Background: Isosorbide-5-mononitrate is a long-acting nitrovasodilator which was introduced for the treatment of portal hypertension because of its capacity to reduce portal pressure. In contrast to vasoconstrictors, isosorbide-5-mononitrate acts primarily by decreasing portal-collateral resistance without deleterious effects on liver function, although at high doses, a reflex splanchnic vasoconstriction elicited by the fall in arterial pressure may further decrease portal pressure. However, there is no information on the effects of isosorbide-5-mononitrate on variceal pressure, which is thought to be a major determinant of variceal haemorrhage.
Methods: We investigated the effects of isosorbide-5-mononitrate (40 mg, orally; n = 12) or placebo (n = 10) on variceal pressure (non-invasive endoscopic gauge) and hepatic haemodynamics in 22 patients with cirrhosis.

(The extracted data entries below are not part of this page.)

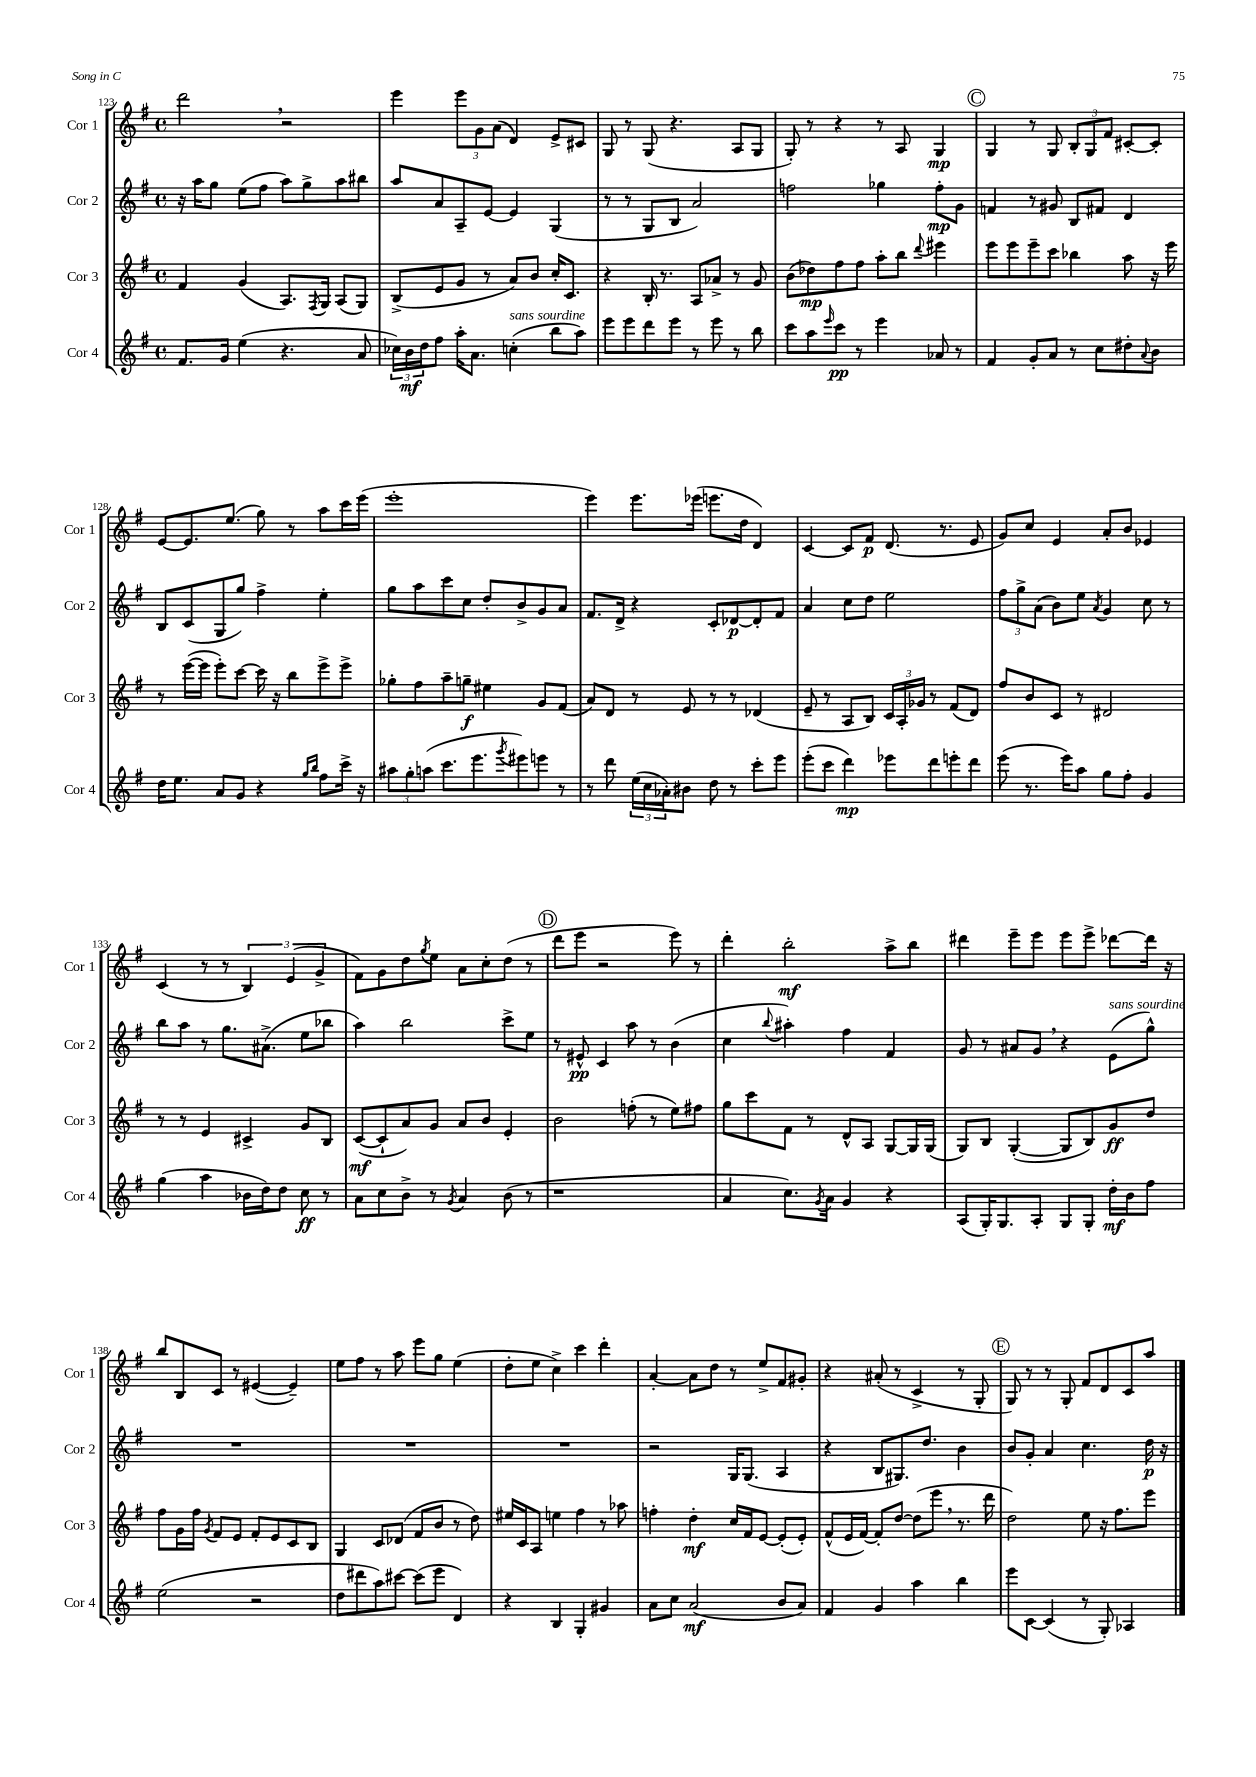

**kern	**dynam	**kern	**dynam	**kern	**dynam	**kern	**dynam
*part4	*part4	*part3	*part3	*part2	*part2	*part1	*part1
*staff4	*staff4	*staff3	*staff3	*staff2	*staff2	*staff1	*staff1
*I"Cor 4	*	*I"Cor 3	*	*I"Cor 2	*	*I"Cor 1	*
*I'Cor 4	*	*I'Cor 3	*	*I'Cor 2	*	*I'Cor 1	*
*clefG2	*	*clefG2	*	*clefG2	*	*clefG2	*
*k[f#]	*	*k[f#]	*	*k[f#]	*	*k[f#]	*
*M4/4	*	*M4/4	*	*M4/4	*	*M4/4	*
*met(c)	*	*met(c)	*	*met(c)	*	*met(c)	*
=123	=123	=123	=123	=123	=123	=123	=123
8.f#/L	.	4f#/	.	16r	.	2ddd,\	.
.	.	.	.	16aa\KL	.	.	.
.	.	.	.	8gg\J	.	.	.
16g/Jk	.	.	.	.	.	.	.
(4ee\	.	(4g/	.	(8ee\L	.	.	.
.	.	.	.	8ff#\J	.	.	.
4.r	.	8.A/L)	.	8aa\L)	.	2r	.
.	.	.	.	8gg^\	.	.	.
.	.	8qF#/	.	.	.	.	.
.	.	16G/Jk	.	.	.	.	.
.	.	(8A/L	.	8aa\	.	.	.
8a/	.	8G/J)	.	8bb#X\J	.	.	.
=124	=124	=124	=124	=124	=124	=124	=124
24cc-X\LL)	.	(8B^/L	.	8aa/L	.	4eee\	.
24b\	mf	.	.	.	.	.	.
24dd\J	.	.	.	.	.	.	.
8ff#\J	.	8e/	.	8a/	.	.	.
16aa'\KL	.	8g/J	.	8A~/	.	12eee\L	.
8.a\J	.	.	.	.	.	.	.
.	.	.	.	.	.	12g\	.
.	.	8r	.	[8e/J	.	.	.
.	.	.	.	.	.	(12a\J	.
!LO:TX:a:i:t=sans sourdine	!	!	!	!	!	!	!
(4ccn'\	.	8a/L)	.	4e/]	.	4d/)	.
.	.	8b/J	.	.	.	.	.
8bb\L	.	16cc'/KL	.	(4G/	.	8e^/L	.
.	.	8.c/J	.	.	.	.	.
8aa\J)	.	.	.	.	.	8c#X/J	.
=125	=125	=125	=125	=125	=125	=125	=125
8eee\L	.	4r	.	8r	.	8G/	.
8eee\	.	.	.	8r	.	8r	.
8ddd\	.	16B'/	.	8G/L	.	(8G/	.
.	.	8.r	.	.	.	.	.
8eee\J	.	.	.	8B/J	.	4.r	.
8r	.	8A/L	.	2a/)	.	.	.
8eee\	.	8a-X^/J	.	.	.	.	.
8r	.	8r	.	.	.	8A/L	.
8bb\	.	8g/	.	.	.	8G/J	.
=126	=126	=126	=126	=126	=126	=126	=126
8ccc\L	.	(8b\L	.	2ffn\	.	8G'/)	.
8aa\	.	8dd-X\)	mp	.	.	8r	.
16qqeee/	.	.	.	.	.	.	.
8ccc\J	pp	8ff#\	.	.	.	4r	.
8r	.	8ff#\J	.	.	.	.	.
4eee\	.	8aa'\L	.	4gg-X\	.	8r	.
.	.	8bb\J	.	.	.	8A/	.
.	.	8qqddd/	.	.	.	.	.
8a-X/	.	4eee#X\	.	8ff'\L	mp	4G/	mp
8r	.	.	.	8g\J	.	.	.
!!LO:REH:place=s1:t=C
=127	=127	=127	=127	=127	=127	=127	=127
4f#/	.	8eee\L	.	4fn/	.	4G/	.
.	.	8eee\	.	.	.	.	.
8g'/L	.	8eee~\	.	8r	.	8r	.
8a/J	.	8ccc\J	.	8g#X/	.	8G/	.
8r	.	4bb-X\	.	8B/L	.	12B'/L	.
.	.	.	.	.	.	12G/	.
8cc\L	.	.	.	8f#X/J	.	.	.
.	.	.	.	.	.	12f#/J	.
8dd#X'\	.	8aa\	.	4d/	.	[8c#X'/L	.
8qqa/	.	.	.	.	.	.	.
8b\J	.	16r	.	.	.	8c#'/J]	.
.	.	16eee\	.	.	.	.	.
!!LO:LB:g=z
=128	=128	=128	=128	=128	=128	=128	=128
16dd\KL	.	8r	.	8B/L	.	[8e/L	.
8.ee\J	.	.	.	.	.	.	.
.	.	([16eee\LL	.	(8c/	.	8.e/]	.
.	.	16eee\JJ]	.	.	.	.	.
8a/L	.	8eee'\L)	.	8G/	.	.	.
.	.	.	.	.	.	(8.ee/J	.
8g/J	.	[8ccc\J	.	8gg/J)	.	.	.
4r	.	16ccc\]	.	4ff#^\	.	8gg\)	.
.	.	16r	.	.	.	.	.
.	.	8bb\L	.	.	.	8r	.
16qqgg/LL	.	.	.	.	.	.	.
16qqbb/JJ	.	.	.	.	.	.	.
8ff#\L	.	8eee^\	.	4ee'\	.	8aa\L	.
16ccc^\Jk	.	8eee^\J	.	.	.	16ccc\L	.
16r	.	.	.	.	.	(16eee\JJ	.
=129	=129	=129	=129	=129	=129	=129	=129
12aa#X\L	.	8gg-X'\L	.	8gg\L	.	1eee'	.
12gg'\	.	.	.	.	.	.	.
.	.	8ff#\	.	8aa\	.	.	.
(12aan\J	.	.	.	.	.	.	.
8.ccc\L	.	8aa~\	.	8ccc\	.	.	.
.	.	8ggn~\J	f	8cc\J	.	.	.
8.eee\	.	.	.	.	.	.	.
.	.	4ee#X\	.	8dd'/L	.	.	.
8qggg/	.	.	.	.	.	.	.
8eee#X\)	.	.	.	8b^/	.	.	.
8eeen\J	.	8g/L	.	8g/	.	.	.
8r	.	(8f#/J	.	8a/J	.	.	.
=130	=130	=130	=130	=130	=130	=130	=130
8r	.	8a/L)	.	8.f#/L	.	4eee\)	.
8ddd\	.	8d/J	.	.	.	.	.
.	.	.	.	16d^/Jk	.	.	.
(24ee\LL	.	8r	.	4r	.	8.eee\L	.
24cc\	.	.	.	.	.	.	.
24a-X'\J)	.	.	.	.	.	.	.
8b#X\J	.	8e/	.	.	.	.	.
.	.	.	.	.	.	(16eee-X\Jk	.
8dd\	.	8r	.	8c'/L	.	8.eeen\L	.
8r	.	8r	.	[8d-X/	p	.	.
.	.	.	.	.	.	16dd\Jk	.
8ccc'\L	.	(4d-X/	.	8d-'/]	.	4d/)	.
8eee\J	.	.	.	8f#/J	.	.	.
=131	=131	=131	=131	=131	=131	=131	=131
(8eee'\L	.	8e~/	.	4a/	.	[4c/	.
8ccc\J	.	8r	.	.	.	.	.
4ddd\)	mp	8A/L	.	8cc\L	.	8c/L]	.
.	.	8B/J)	.	8dd\J	.	8f#/J	p
8eee-X\L	.	24c/LL	.	2ee\	.	(8.d/	.
.	.	24A'/	.	.	.	.	.
.	.	24g-X/JJ	.	.	.	.	.
8ddd\	.	8r	.	.	.	.	.
.	.	.	.	.	.	8.r	.
8eeen'\	.	(8f#/L	.	.	.	.	.
8ddd\J	.	8d/J)	.	.	.	8e/	.
=132	=132	=132	=132	=132	=132	=132	=132
(8eee\	.	8ff#/L	.	12ff#\L	.	8g/L)	.
.	.	.	.	12gg^\	.	.	.
8.r	.	8b/	.	.	.	8cc/J	.
.	.	.	.	(12a\J	.	.	.
.	.	8c/J	.	8b\L)	.	4e/	.
16eee\KL)	.	.	.	.	.	.	.
8aa\J	.	8r	.	8ee\J	.	.	.
.	.	.	.	8qa/	.	.	.
8gg\L	.	2d#X/	.	4g/	.	8a'/L	.
8ff#'\J	.	.	.	.	.	8b/J	.
4g/	.	.	.	8cc\	.	4e-X/	.
.	.	.	.	8r	.	.	.
!!LO:LB:g=z
=133	=133	=133	=133	=133	=133	=133	=133
(4gg\	.	8r	.	8bb\L	.	(4c/	.
.	.	8r	.	8aa\J	.	.	.
4aa\	.	4e/	.	8r	.	8r	.
.	.	.	.	8.gg\L	.	8r	.
16b-X\LL	.	4c#X^/	.	.	.	6B/)	.
16dd\J)	.	.	.	(8.a#X^\J	.	.	.
8dd\J	.	.	.	.	.	.	.
.	.	.	.	.	.	(6e/	.
8cc\	ff	8g/L	.	8ee\L	.	.	.
.	.	.	.	.	.	6g^/	.
8r	.	8B/J	.	8bb-X\J	.	.	.
=134	=134	=134	=134	=134	=134	=134	=134
8a\L	.	([8c/L	mf	4aa\)	.	8f#\L)	.
8cc\	.	8c`/]	.	.	.	8g\	.
8b^\J	.	8a/)	.	2bb\	.	8dd\	.
.	.	.	.	.	.	8qgg/	.
8r	.	8g/J	.	.	.	8ee\J	.
8qg/	.	.	.	.	.	.	.
4a/	.	8a/L	.	.	.	8a\L	.
.	.	8b/J	.	.	.	8cc'\	.
(8b\	.	4e'/	.	8ccc^\L	.	(8dd\J	.
8r	.	.	.	8ee\J	.	8r	.
!!LO:REH:place=s1:t=D
=135	=135	=135	=135	=135	=135	=135	=135
1r	.	2b\	.	8r	.	8ddd\L	.
.	.	.	.	8e#X^^/	pp	8eee\J	.
.	.	.	.	4c/	.	2r	.
.	.	(8ffn'\	.	8aa\	.	.	.
.	.	8r	.	8r	.	.	.
.	.	8ee\L)	.	(4b\	.	8eee\)	.
.	.	8ff#X\J	.	.	.	8r	.
=136	=136	=136	=136	=136	=136	=136	=136
4a/	.	8gg\L	.	4cc\	.	4ddd'\	.
.	.	8ccc\	.	.	.	.	.
.	.	.	.	8qqbb/	.	.	.
8.cc\L)	.	8f#\J	.	4aa#X'\)	.	2bb'\	mf
.	.	8r	.	.	.	.	.
8qg/	.	.	.	.	.	.	.
16a\Jk	.	.	.	.	.	.	.
4g/	.	8d^^/L	.	4ff#\	.	.	.
.	.	8A/J	.	.	.	.	.
4r	.	[8G/L	.	4f#/	.	8aa^\L	.
.	.	16G/L]	.	.	.	8bb\J	.
.	.	(16G/JJ	.	.	.	.	.
=137	=137	=137	=137	=137	=137	=137	=137
(8A/L	.	8G/L)	.	8g/	.	4ddd#X\	.
16G'/K)	.	8B/J	.	8r	.	.	.
8.G/	.	.	.	.	.	.	.
.	.	([4G'/	.	8a#X/L	.	8eee~\L	.
8A'/J	.	.	.	8g,/J	.	8eee\J	.
8G/L	.	8G/L]	.	4r	.	8eee\L	.
8G'/J	.	8B/)	.	.	.	8eee^\J	.
!	!	!	!	!LO:TX:a:i:t=sans sourdine	!	!	!
16dd'\LL	mf	8g/	ff	(8e\L	.	[8ddd-X\L	.
16b\J	.	.	.	.	.	.	.
8ff#\J	.	8dd/J	.	8gg^^\J)	.	16ddd-\Jk]	.
.	.	.	.	.	.	16r	.
!!LO:LB:g=z
=138	=138	=138	=138	=138	=138	=138	=138
(2ee\	.	8ff#\L	.	1r	.	8bb/L	.
.	.	16g\L	.	.	.	8B/	.
.	.	16ff#\JJ	.	.	.	.	.
.	.	8qg/	.	.	.	.	.
.	.	8f#/L	.	.	.	8c/J	.
.	.	8e/J	.	.	.	8r	.
2r	.	8f#'/L	.	.	.	([4e#X/	.
.	.	8e/	.	.	.	.	.
.	.	8c/	.	.	.	4e#~/])	.
.	.	8B/J	.	.	.	.	.
=139	=139	=139	=139	=139	=139	=139	=139
8dd\L	.	4G/	.	1r	.	8ee\L	.
8ddd#X\	.	.	.	.	.	8ff#\J	.
8aa\)	.	8c/L	.	.	.	8r	.
[8ccc#X\J	.	(8d-X/J	.	.	.	8aa\	.
(8ccc#\L]	.	8f#/L	.	.	.	8eee\L	.
8eee\J	.	8b/J	.	.	.	8gg\J	.
4d/)	.	8r	.	.	.	(4ee\	.
.	.	8dd\)	.	.	.	.	.
=140	=140	=140	=140	=140	=140	=140	=140
4r	.	16ee#X/LL	.	1r	.	8dd'\L	.
.	.	16c/J	.	.	.	.	.
.	.	8A/J	.	.	.	8ee\J	.
4B/	.	4een\	.	.	.	4cc^\)	.
4G'/	.	4ff#\	.	.	.	4ccc\	.
4g#X/	.	8r	.	.	.	4ddd'\	.
.	.	8aa-X\	.	.	.	.	.
=141	=141	=141	=141	=141	=141	=141	=141
8a\L	.	4ffn'\	.	2r	.	[4a'/	.
8cc\J	.	.	.	.	.	.	.
(2a/	mf	4dd'\	mf	.	.	8a\L]	.
.	.	.	.	.	.	8dd\J	.
.	.	16cc/LL	.	16G/KL	.	8r	.
.	.	16f#/J	.	(8.G/J	.	.	.
.	.	[8e/J	.	.	.	8ee^/L	.
8b/L	.	(8e'/L]	.	4A/	.	8f#/	.
8a/J)	.	8e'/J)	.	.	.	8g#X'/J	.
=142	=142	=142	=142	=142	=142	=142	=142
4f#/	.	(8f#^^/L	.	4r	.	4r	.
.	.	16e/L	.	.	.	.	.
.	.	[16f#/JJ)	.	.	.	.	.
4g/	.	8f#'/L]	.	8B/L	.	(8a#X'/	.
.	.	[8dd/J	.	8.G#X/)	.	8r	.
4aa\	.	(8dd\L]	.	.	.	4c^/	.
.	.	.	.	8.dd/J	.	.	.
.	.	8eee,\J	.	.	.	.	.
4bb\	.	8.r	.	4b\	.	8r	.
.	.	.	.	.	.	8G'/	.
.	.	16ddd\	.	.	.	.	.
!!LO:REH:place=s1:t=E
=143	=143	=143	=143	=143	=143	=143	=143
8eee\L	.	2dd\)	.	8b/L	.	8G/)	.
[8c\J	.	.	.	8g'/J	.	8r	.
(4c/]	.	.	.	4a/	.	8r	.
.	.	.	.	.	.	8G'/	.
8r	.	8ee\	.	4.cc\	.	8f#/L	.
8G'/)	.	16r	.	.	.	8d/	.
.	.	8.ff#\L	.	.	.	.	.
4A-X/	.	.	.	.	.	8c/	.
.	.	8eee\J	.	16dd\	p	8aa/J	.
.	.	.	.	16r	.	.	.
==	==	==	==	==	==	==	==
*-	*-	*-	*-	*-	*-	*-	*-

Results: Placebo administration had no significant effects. In contrast, isosorbide-5-mononitrate significantly reduced variceal pressure (from 13.5 +/- 3.6 to 9.8 +/- 3.2 mmHg, p < 0.005). This was associated with a fall in wedged hepatic venous pressure (from 28 +/- 5.8 to 25.9 +/- 6.2 mmHg, p < 0.005), hepatic venous pressure gradient (from 20 +/- 4 to 18 +/- 4.7 mmHg, p < 0.005) and azygos blood flow (from 668 +/- 197 to 597 +/- 160 ml/min, p < 0.05), suggesting that the decrease in variceal pressure caused by isosorbide-5-mononitrate could be caused by both reductions in collateral resistance and collateral blood flow. Isosorbide-5-mononitrate moderately reduced mean arterial pressure (-13 +/- 16%; p < 0.005), its fall being directly related to the fall in hepatic venous pressure gradient (r = 0.6, p < 0.01).
Conclusions: The results of this study show that isosorbide-5-mononitrate markedly and significantly reduces variceal pressure in patients with cirrhosis and provide further support for its clinical use in the pharmacological treatment of portal hypertension.